-- Document text --
※

Fig. 3 The Euler parameter (Eu) as a function of the maximum speed along the path of twenty hurricanes that made landfall. (a) Euler number as a function of speed. (b) Euler number as a function of distance to the nearest land portion.
The same analysis was performed for all records contained in the extended best track database. In figure 4, the Euler number has been plotted as a function of both the maximum velocity and the distance to the nearest land portion. Here, the behavior described above for the Euler number is more evident. Over sea, when the maximum wind velocity is greater than 30 ms-1, the Euler number is conserved between values of 1 and 3, while over land its values tend to increase with decreasing maximum wind velocity, taking values between 3 and 7. This trend is also reflected in the average of the data. In Figure 5, the averages of the Euler number are recorded in intervals of 10 ms-1. It is remarkable that the average in each speed interval tends to oscillate with a maximum standard deviation of 0.7, about the mean value of 1.8, while over land the average Euler number for each speed range shows a linear increase with decreasing speed and much larger variations.
Fig. 4 The Euler parameter (Eu) as a function of the maximum speed and the distance to the nearest land portion for all database records in HURDAT (https://www.aoml.noaa.gov/hrd/hurdat/Data_Storm.html).
Fig. 5 Average values of the Euler number (Eu) at intervals of 10 m s-1 for all database records in HURDAT (https://www.aoml.noaa.gov/hrd/hurdat/Data_Storm.html).

※

-- Record set --
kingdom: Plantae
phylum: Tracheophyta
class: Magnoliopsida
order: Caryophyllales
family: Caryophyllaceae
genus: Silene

※

-- Set exercise --
Reproduce verbatim the part of the hurricane Euler number passage starting at "Fig. 3 The Euler" and ending at "of distance to the nearest land portion.". Rely solely on the passage about the Euler number of hurricanes, not on the listing.

-- Problem solution --
Fig. 3 The Euler parameter (Eu) as a function of the maximum speed along the path of twenty hurricanes that made landfall. (a) Euler number as a function of speed. (b) Euler number as a function of distance to the nearest land portion.